July 19, 2017 | By Liane Gillies
The summer of 2017 is in full swing. Sunny days mean shorelines are packed with colourful umbrellas as we all turn into beach bums soaking up the rays. Grilling has become a daily routine as we scarf down hot dogs, burgers and kebobs. And, afternoons spent on the patio have resulted in thousands of craft winemakers everywhere suddenly realizing the 30 bottles of Pinot Grigio made to last throughout the summer won’t even make it to the end of July.
If you are running out of Pinot Grigio, why not make another white to take you past the dog days of summer and into the Labour Day festivities? Pinot Grigio is best known as a light, refreshing Italian white; crisp and round with citrus fruit and stone fruit flavours.
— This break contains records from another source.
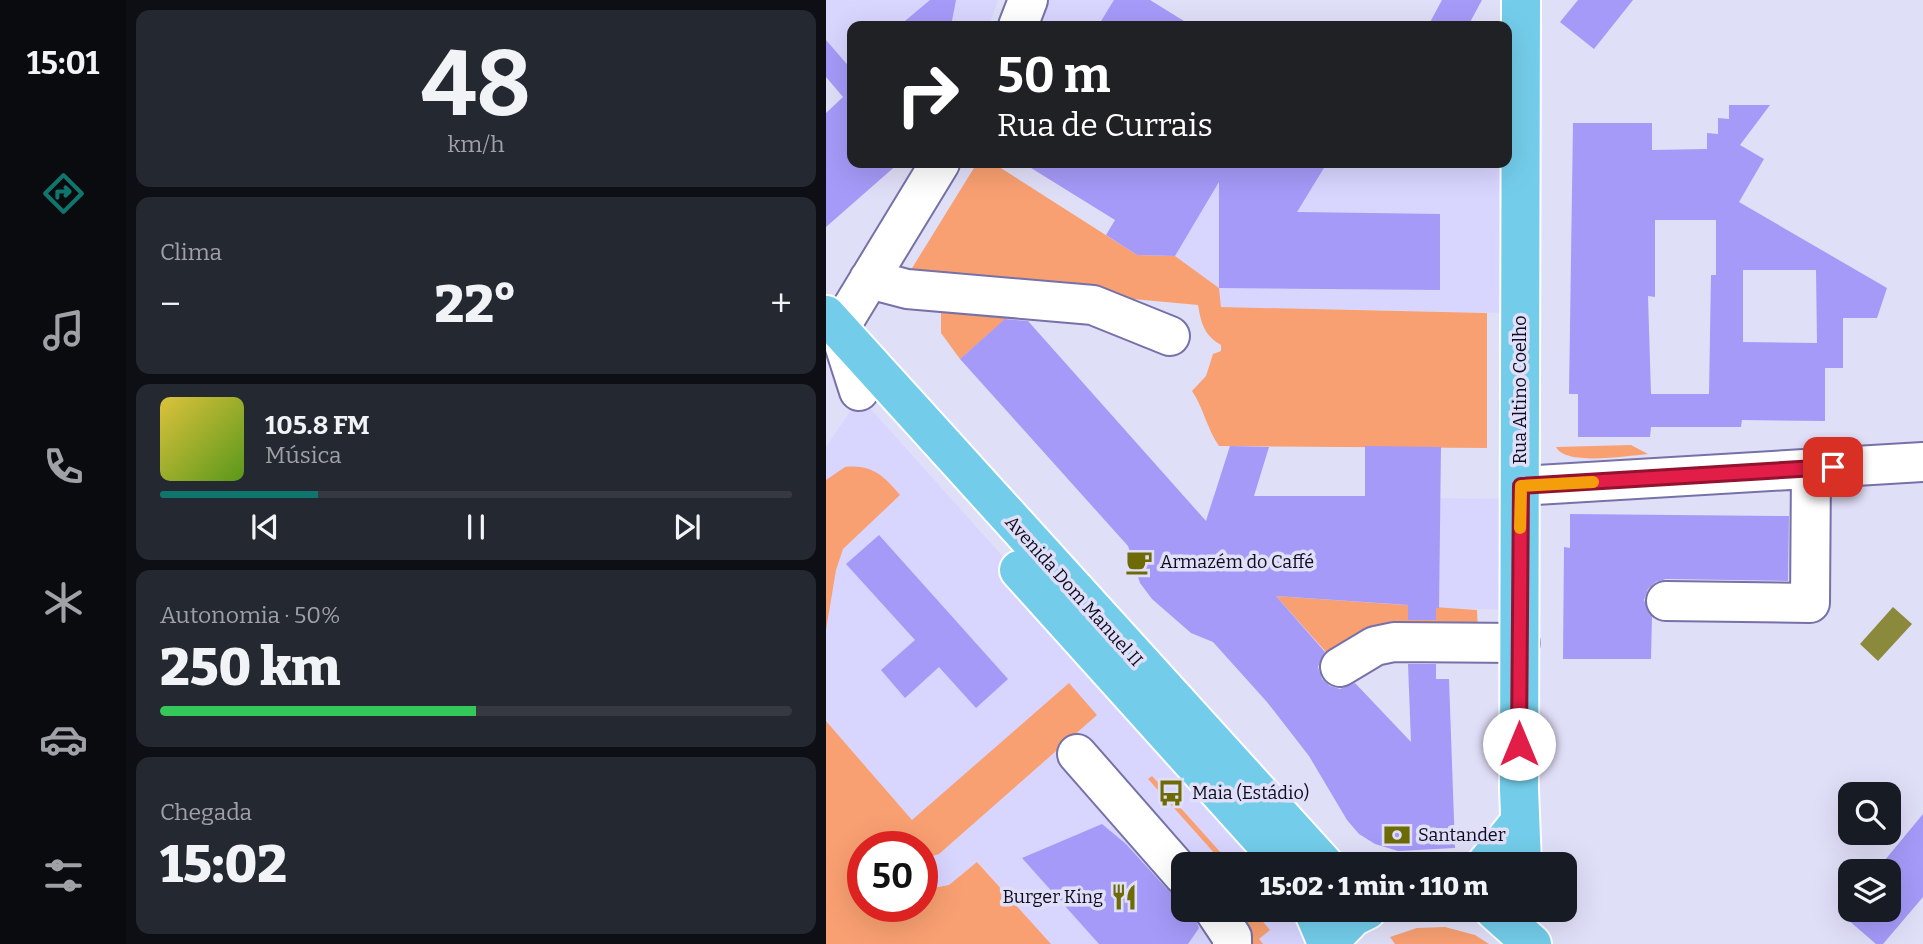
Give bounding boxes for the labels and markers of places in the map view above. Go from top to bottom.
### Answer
pin [1803,437,1863,497]
cafe icon: Armazém do Caffé [1124,547,1154,577]
place label: Armazém do Caffé [1160,551,1314,573]
bus stop icon: Maia (Estádio) [1156,778,1186,808]
place label: Maia (Estádio) [1192,782,1309,804]
bank icon: Santander [1382,820,1412,850]
place label: Santander [1418,824,1506,846]
restaurant icon: Burger King [1109,882,1139,912]
place label: Burger King [1002,886,1103,908]

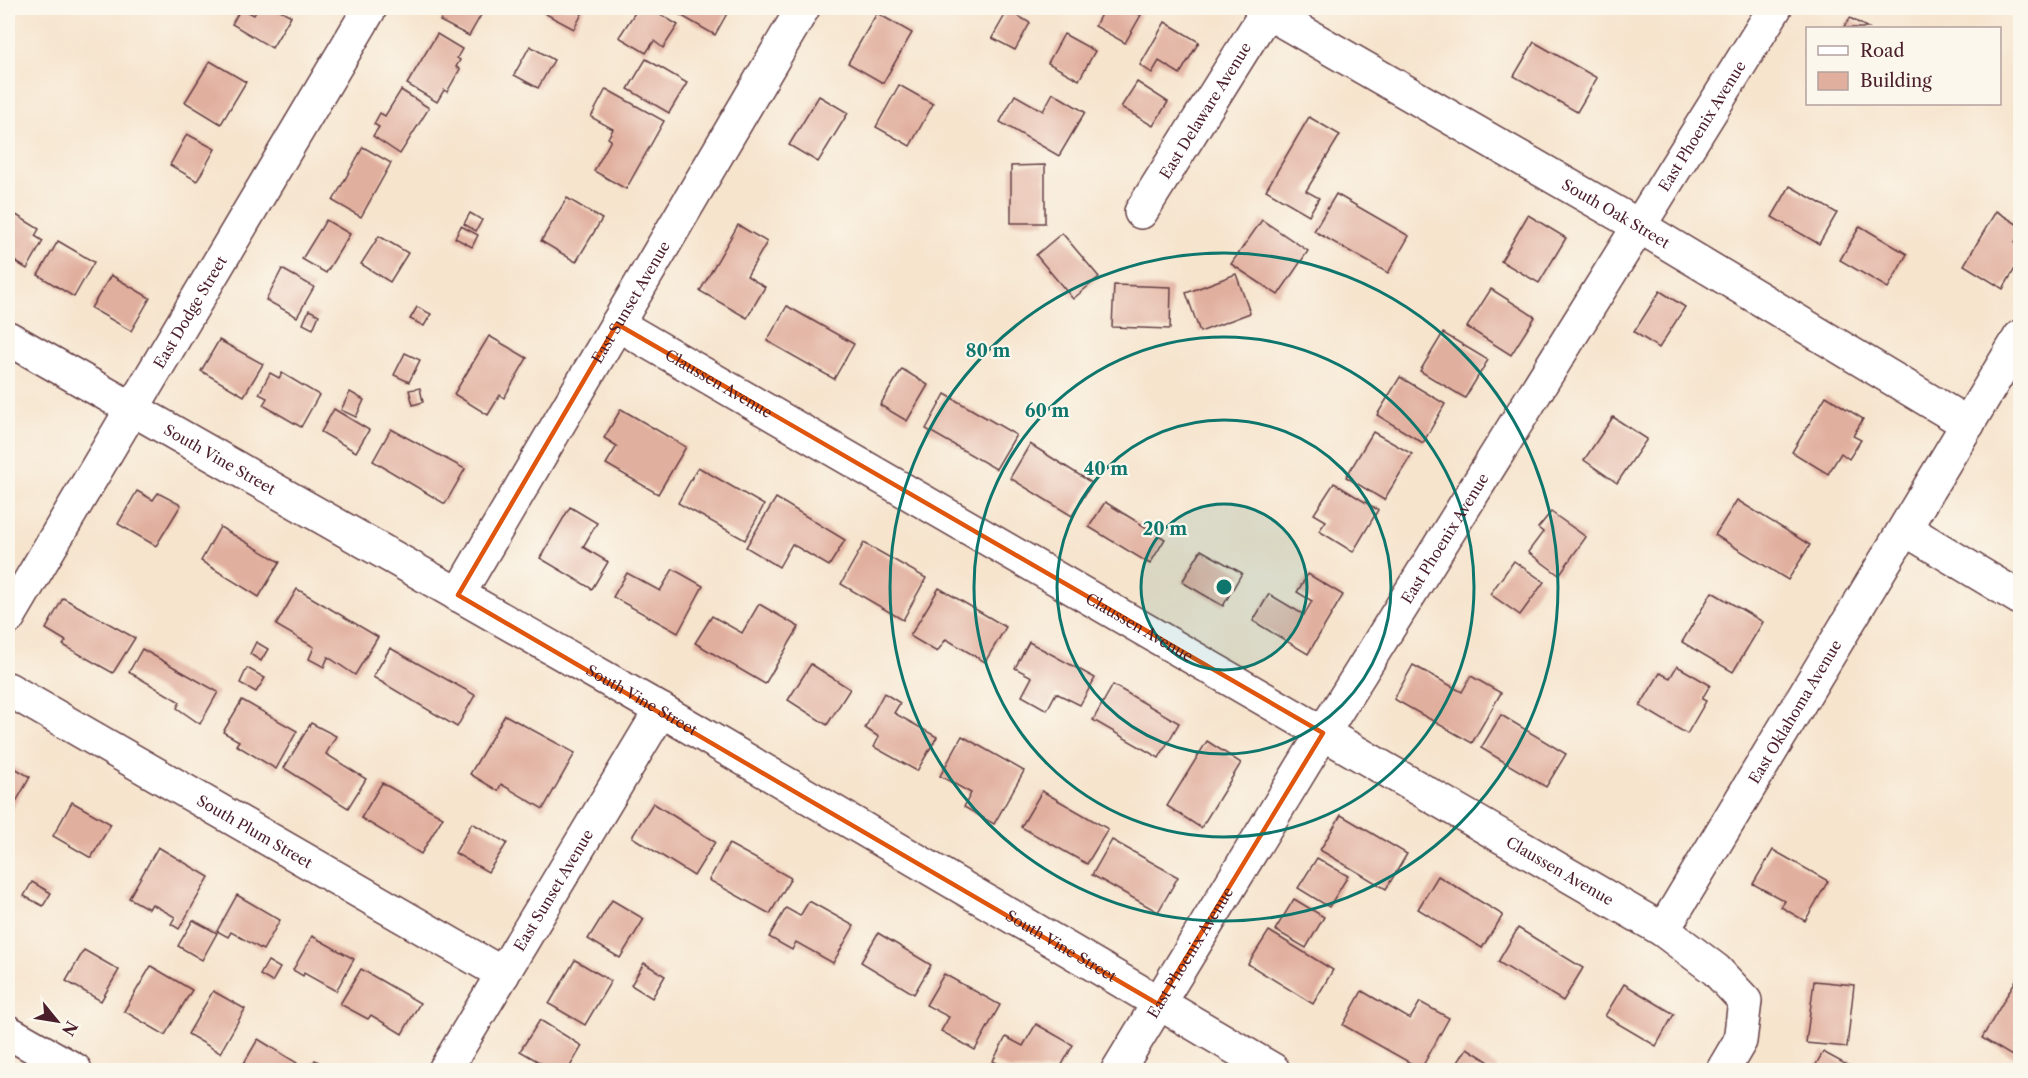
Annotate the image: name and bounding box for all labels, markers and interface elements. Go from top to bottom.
legend [1806,27,2001,105]
street label: East Delaware Avenue [1155,38,1255,182]
text: Road [1860,40,1905,62]
street label: East Phoenix Avenue [1654,57,1749,195]
text: Building [1860,70,1932,92]
street label: South Oak Street [1559,174,1674,252]
street label: East Sunset Avenue [587,237,674,366]
street label: East Dodge Street [149,252,231,371]
text: 80 m [965,340,1011,362]
street label: Claussen Avenue [662,345,776,422]
text: 60 m [1025,400,1069,422]
street label: South Vine Street [161,419,280,498]
text: 40 m [1084,458,1128,480]
street label: East Phoenix Avenue [1397,469,1492,607]
text: 20 m [1143,518,1187,540]
centre of rings [1214,577,1234,597]
street label: Claussen Avenue [1083,588,1197,665]
street label: East Oklahoma Avenue [1744,636,1845,787]
street label: South Vine Street [583,660,702,739]
street label: South Plum Street [194,790,317,872]
street label: East Sunset Avenue [509,826,597,954]
street label: Claussen Avenue [1503,832,1617,909]
street label: East Phoenix Avenue [1143,883,1237,1021]
street label: South Vine Street [1003,906,1121,986]
north arrow [27,991,87,1051]
text: N [58,1017,82,1040]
Below are three recommendations from our tasting team for fruity and quaffable summer wines as an alternative, or as addition, to your favourite Pinot Grigio.
Fans of Pinot Grigio, looking for a change, might want to consider trying Sauvignon Blanc. Both wines pair well with light dishes, like salad and seafood, and both make a refreshing aperitif in warm weather. While both are also dry and crisp, their flavours and aromas can be quite different. Sauvignon Blanc tends to be slightly more acidic, and is best known for its grassy, green pepper, and herb-like aromas and flavours. Like Pinot Grigio, Sauvignon Blanc features citrus notes but instead of lemon, it will have hints of lime and grapefruit.
If you drink Pinot Grigio because you enjoy a wine that is fruity and high in acid, why not consider trying Riesling for a change? Wine drinkers often think of Riesling as a sweet or off-dry wine – and many great Riesling are made in those styles. However, nowadays more winemakers are making their Rieslings bone dry, to fabulous results. To achieve this style, leave out the sweetening blend, or only add in a portion. Well-made examples of Riesling are exceptionally aromatic and fruity, with flowery, almost perfumed aromas and flavours of orchard fruits like nectarine, apricot, honey-crisp apple, and pear.
Pinot Grigio drinkers can be reluctant to make Chardonnay as it is often associated with oak. However, like Pinot Grigio, excellent examples of Chardonnay are often made without any oak! Whether you are making it at a winemaking retailer or at home, for an unoaked style, just leave out the oak addition. The result will be a light, dry and refreshing wine with flavours that will depend on where the grapes originated. Chardonnays from warmer climates, like Australia, will have tropical notes such as melon, but still retain the citrus notes found in Pinot Grigio. Chardonnays from cooler climates will have more green fruit characteristics, like green apple and pear.
With these three summer wine ideas, get yourself to a craft winemaking store and put on a new batch of wine so it is ready long before the leaves start turning. For those craft winemakers who can’t imagine a cellar without Pinot Grigio, why not put on two or three batches? Before long you will realize there is a whole world of wine to discover beyond your usual favourite.